§ BRANO DEL DOCUMENTO

=====

INTERVISTE

Un caffè (dalla moka) con Cino Zucchi

Il modo migliore per presentare il progetto per la nuova moka prodotta da Lavazza, esoticamente chiamata Aladina, è chiedere al suo designer Cino Zucchi, architetto milanese attivo a livello internazionale, già impegnato dall’azienda, su tutt’altra scala, per la sede a Torino, la celebre Nuvola. Lo ringraziamo ancora per le risposte.

Cosa significa progettare un oggetto tanto centrale per la cultura e l’immaginario visivo italiani?

La caffettiera è un oggetto quotidiano che deve costituire lo sfondo amato della nostra vita; la forma di Aladina vorrebbe raggiungere il carattere ovvio e inappellabile della brocca dipinta da Vermeer ne La lattaia e al contempo contenere il “codice genetico” delle icone Lavazza: Caballero e Carmencita o le tazzine dal caratteristico manico tondo.

Dalla città alla moka: ci sono tracce del tuo lavoro architettonico nel design di Aladina?

Non credo alle trasposizioni formali tra design e architettura: il famoso adagio “dal cucchiaio alla città” non deve farci disegnare città a forma di cucchiai o cucchiai a forma di città. La sede Lavazza in via Bologna e Aladina sono forse accomunate da un’unità di carattere: qualcosa che sta a cavallo tra riconoscibilità formale e disponibilità ad accogliere la vita che scorre. Per me la forma non “segue” la funzione; piuttosto la accoglie in grembo, la abbraccia, la coccola, ne fa risuonare i sovratoni armonici.

Che rapporto hai con il caffè? Ha influito sul progetto?

Non so se un feticista sarebbe il miglior progettista di scarpe col tacco o un cocainomane quello di cucchiaini d’argento; certo un “caffeine addict” come me ha dovuto progettare una caffettiera con la quale convivere bene per lunghe ore del giorno e della notte.

Perché Aladina? Quando è sorta questa suggestione mediorientale?

=====

§ DATI DISPONIBILI
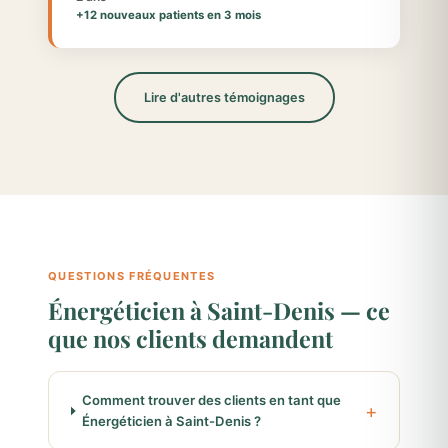
+12 nouveaux patients en 3 mois
Lire d'autres témoignages
QUESTIONS FRÉQUENTES
Énergéticien à Saint-Denis — ce
que nos clients demandent
Comment trouver des clients en tant que
Énergéticien à Saint-Denis ?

=====

§ CONSEGNA
Ricopia per intero l'intervista a Cino Zucchi sulla moka Aladina, riportata sopra, senza cambiare nulla.

§ SOLUZIONE SVOLTA
INTERVISTE

Un caffè (dalla moka) con Cino Zucchi

Il modo migliore per presentare il progetto per la nuova moka prodotta da Lavazza, esoticamente chiamata Aladina, è chiedere al suo designer Cino Zucchi, architetto milanese attivo a livello internazionale, già impegnato dall’azienda, su tutt’altra scala, per la sede a Torino, la celebre Nuvola. Lo ringraziamo ancora per le risposte.

Cosa significa progettare un oggetto tanto centrale per la cultura e l’immaginario visivo italiani?

La caffettiera è un oggetto quotidiano che deve costituire lo sfondo amato della nostra vita; la forma di Aladina vorrebbe raggiungere il carattere ovvio e inappellabile della brocca dipinta da Vermeer ne La lattaia e al contempo contenere il “codice genetico” delle icone Lavazza: Caballero e Carmencita o le tazzine dal caratteristico manico tondo.

Dalla città alla moka: ci sono tracce del tuo lavoro architettonico nel design di Aladina?

Non credo alle trasposizioni formali tra design e architettura: il famoso adagio “dal cucchiaio alla città” non deve farci disegnare città a forma di cucchiai o cucchiai a forma di città. La sede Lavazza in via Bologna e Aladina sono forse accomunate da un’unità di carattere: qualcosa che sta a cavallo tra riconoscibilità formale e disponibilità ad accogliere la vita che scorre. Per me la forma non “segue” la funzione; piuttosto la accoglie in grembo, la abbraccia, la coccola, ne fa risuonare i sovratoni armonici.

Che rapporto hai con il caffè? Ha influito sul progetto?

Non so se un feticista sarebbe il miglior progettista di scarpe col tacco o un cocainomane quello di cucchiaini d’argento; certo un “caffeine addict” come me ha dovuto progettare una caffettiera con la quale convivere bene per lunghe ore del giorno e della notte.

Perché Aladina? Quando è sorta questa suggestione mediorientale?